Text for analysis ▸
3. Pregnancy and childbirth is 13 times riskier than a safe/legal abortion. Most abortions are performed prior to 13 weeks gestation, and most can be done medically (not surgically) so it’s no bloodier/more “violent” than a menstrual period. Simply check out Wikipedia or a Women’s Health website to learn more REAL facts about abortion.
4. Different women use different types of birth control for many reasons. I don’t speak for all of us. We each get to speak for ourselves. But there are side effects to using birth control. Most forms are super effective when used properly, but we are talking about adjusting the body’s normal occurrences from the last several million years of evolution. And while the side effects been reduced over the last couple of decades they aren’t gone. IUDs can be rejected by the body and cause weeks of bleeding and cramping before expulsion; there’s an increased risk of infection and STIs especially if a female has more than one partner during the five year use of that IUD. Oral contraceptives/hormonal pills, and implants can cause headaches during the “off week” of supplementation, some report mood swings, water retention, nausea, etc. There are some truly great side effects to using birth control besides controlling ovulation:decreasing the risk of ovarian cancer is one. I’m just saying it isn’t always easy or fun to do so. How many guys would “remember to take a tiny little pill each day”, or want to do so if they didn’t like some of the side effects?

What needs to be done ▸
In the passage on abortion and birth control, which benefit of birth control other than controlling ovulation is named?

Dataset content ▸
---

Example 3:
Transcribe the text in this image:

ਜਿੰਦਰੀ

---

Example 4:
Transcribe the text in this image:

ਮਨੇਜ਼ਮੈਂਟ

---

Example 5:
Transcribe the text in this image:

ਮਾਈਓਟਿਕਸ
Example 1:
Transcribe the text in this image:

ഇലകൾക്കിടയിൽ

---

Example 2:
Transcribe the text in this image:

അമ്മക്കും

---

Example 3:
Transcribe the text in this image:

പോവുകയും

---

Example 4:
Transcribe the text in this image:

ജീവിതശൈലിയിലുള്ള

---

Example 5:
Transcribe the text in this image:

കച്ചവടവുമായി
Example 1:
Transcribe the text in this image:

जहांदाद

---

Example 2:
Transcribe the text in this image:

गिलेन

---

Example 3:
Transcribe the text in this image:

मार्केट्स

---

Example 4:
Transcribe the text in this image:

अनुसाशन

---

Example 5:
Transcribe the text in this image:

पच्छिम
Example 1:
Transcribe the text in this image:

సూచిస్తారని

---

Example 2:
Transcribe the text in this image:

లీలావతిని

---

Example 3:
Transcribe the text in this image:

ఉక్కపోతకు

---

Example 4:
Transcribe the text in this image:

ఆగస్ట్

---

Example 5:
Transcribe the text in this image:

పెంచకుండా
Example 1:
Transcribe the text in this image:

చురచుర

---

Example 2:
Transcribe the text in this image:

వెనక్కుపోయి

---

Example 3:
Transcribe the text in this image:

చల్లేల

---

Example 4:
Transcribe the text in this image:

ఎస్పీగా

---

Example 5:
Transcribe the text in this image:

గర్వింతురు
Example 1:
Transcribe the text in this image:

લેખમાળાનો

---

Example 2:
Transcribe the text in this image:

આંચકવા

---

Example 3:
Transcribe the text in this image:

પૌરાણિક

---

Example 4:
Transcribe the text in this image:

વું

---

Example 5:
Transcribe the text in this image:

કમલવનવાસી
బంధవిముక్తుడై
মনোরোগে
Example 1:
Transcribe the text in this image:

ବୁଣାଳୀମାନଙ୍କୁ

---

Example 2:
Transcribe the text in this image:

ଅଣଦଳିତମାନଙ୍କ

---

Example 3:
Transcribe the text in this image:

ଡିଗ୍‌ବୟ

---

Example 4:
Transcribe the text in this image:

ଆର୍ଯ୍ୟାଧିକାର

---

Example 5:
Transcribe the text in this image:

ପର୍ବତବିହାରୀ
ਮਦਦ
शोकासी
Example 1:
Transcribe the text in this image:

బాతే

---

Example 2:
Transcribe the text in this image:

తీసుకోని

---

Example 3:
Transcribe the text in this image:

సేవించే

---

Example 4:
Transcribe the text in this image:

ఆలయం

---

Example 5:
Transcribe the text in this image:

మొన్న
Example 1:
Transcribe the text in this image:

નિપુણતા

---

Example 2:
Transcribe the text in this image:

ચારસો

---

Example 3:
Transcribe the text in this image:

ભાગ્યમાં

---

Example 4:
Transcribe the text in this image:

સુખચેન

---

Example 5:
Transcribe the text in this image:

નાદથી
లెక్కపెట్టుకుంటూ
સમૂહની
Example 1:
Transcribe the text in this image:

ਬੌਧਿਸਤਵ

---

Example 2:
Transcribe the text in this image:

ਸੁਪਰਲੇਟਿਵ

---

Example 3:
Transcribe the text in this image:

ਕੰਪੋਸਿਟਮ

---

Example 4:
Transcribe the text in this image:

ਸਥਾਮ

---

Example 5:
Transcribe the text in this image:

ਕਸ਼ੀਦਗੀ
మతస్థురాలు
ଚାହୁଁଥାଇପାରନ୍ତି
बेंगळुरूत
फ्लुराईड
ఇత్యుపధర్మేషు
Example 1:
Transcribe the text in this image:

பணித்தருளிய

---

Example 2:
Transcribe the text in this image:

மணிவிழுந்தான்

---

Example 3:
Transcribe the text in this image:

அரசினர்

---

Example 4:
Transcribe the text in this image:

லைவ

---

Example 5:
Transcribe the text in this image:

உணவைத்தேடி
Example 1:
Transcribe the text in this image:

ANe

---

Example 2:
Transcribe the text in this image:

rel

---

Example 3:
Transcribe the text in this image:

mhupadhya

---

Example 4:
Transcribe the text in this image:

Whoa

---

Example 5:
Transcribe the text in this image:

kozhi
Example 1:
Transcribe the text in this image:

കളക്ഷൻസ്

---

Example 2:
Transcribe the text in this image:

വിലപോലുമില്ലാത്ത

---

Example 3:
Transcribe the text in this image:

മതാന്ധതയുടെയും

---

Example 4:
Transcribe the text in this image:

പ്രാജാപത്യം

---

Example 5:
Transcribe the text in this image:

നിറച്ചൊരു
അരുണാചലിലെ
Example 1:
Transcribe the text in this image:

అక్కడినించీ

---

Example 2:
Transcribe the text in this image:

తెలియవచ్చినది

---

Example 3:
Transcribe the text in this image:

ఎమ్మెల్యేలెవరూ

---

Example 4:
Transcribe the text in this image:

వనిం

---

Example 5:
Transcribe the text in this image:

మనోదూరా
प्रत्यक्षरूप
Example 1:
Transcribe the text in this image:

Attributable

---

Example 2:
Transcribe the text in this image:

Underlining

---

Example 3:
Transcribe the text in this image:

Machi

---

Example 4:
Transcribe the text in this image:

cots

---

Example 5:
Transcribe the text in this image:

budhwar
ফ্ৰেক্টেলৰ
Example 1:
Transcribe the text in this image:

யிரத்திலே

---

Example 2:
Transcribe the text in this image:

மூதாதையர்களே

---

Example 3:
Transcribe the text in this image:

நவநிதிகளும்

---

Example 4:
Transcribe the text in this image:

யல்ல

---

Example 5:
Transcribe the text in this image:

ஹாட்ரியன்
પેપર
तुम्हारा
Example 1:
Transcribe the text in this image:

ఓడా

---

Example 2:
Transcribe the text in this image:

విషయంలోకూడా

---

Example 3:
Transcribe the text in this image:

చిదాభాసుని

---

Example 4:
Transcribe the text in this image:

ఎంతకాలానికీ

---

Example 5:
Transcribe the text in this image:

Written response ▸
Decreasing the risk of ovarian cancer.